Dutch opt for coal with carbon capture, not nuclear

The Netherlands will focus on developing cleaner coal plants and raising renewable energy output to cut carbon emissions rather than expanding its nuclear energy industry at present, the environment minister said.

While other European countries like Britain are taking a fresh look at nuclear power due to its credentials as a carbon free energy source, the Dutch government is sticking to an agreement to build no more nuclear plants during its mandate.

Despite a recent report from a Dutch advisory body urging the cabinet to reconsider nuclear power in 2010, Environment Minister Jacqueline Cramer said there were too many unresolved issues with the technology to make it attractive.

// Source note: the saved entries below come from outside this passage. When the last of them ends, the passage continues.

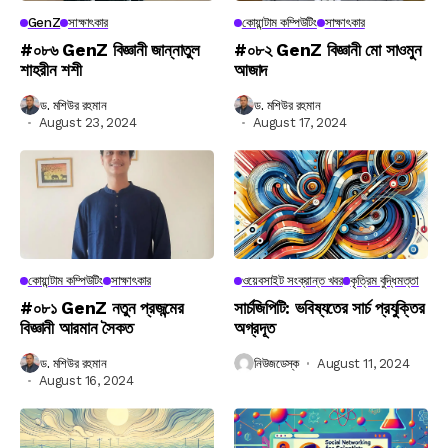
GenZ
সাক্ষাৎকার
কোয়ান্টাম কম্পিউটিং
সাক্ষাৎকার
#০৮৬ GenZ বিজ্ঞানী জান্নাতুল
#০৮২ GenZ বিজ্ঞানী মো সাওমুন
শাহরীন শশী
আজাদ
ড. মশিউর রহমান
ড. মশিউর রহমান
August 23, 2024
August 17, 2024
কোয়ান্টাম কম্পিউটিং
সাক্ষাৎকার
ওয়েবসাইট সংক্রান্ত খবর
কৃত্রিম বুদ্ধিমত্তা
#০৮১ GenZ নতুন প্রজন্মের
সার্চজিপিটি: ভবিষ্যতের সার্চ প্রযুক্তির
বিজ্ঞানী আরমান সৈকত
অগ্রদূত
ড. মশিউর রহমান
নিউজডেস্ক
August 11, 2024
August 16, 2024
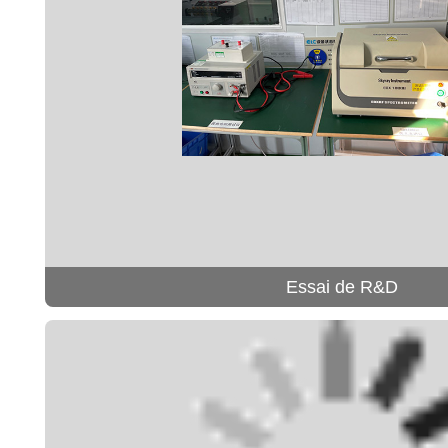
Essai de R&D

"Some aspects of nuclear energy are positive such as the carbon dioxide level, but the disadvantages are also enormous, such as the waste problem and the safety conditions," Cramer said in an interview with Reuters on Wednesday.

Bowing to pressure from environmentalists and the wider public, Dutch authorities have phased out all nuclear power stations except for one, the Borssele plant, which is due to stay operational until 2033.

Cramer said the Netherlands was focusing on developing carbon capture and storage (CCS) techniques to build cleaner coal plants, along with increasing its production from renewable energy sources such as wind, solar and biomass.

CCS is a pioneering technology which involves trapping carbon dioxide (CO2) emissions from industrial processes, such as power generation from fossil fuels, and piping them underground or offshore below the seabed.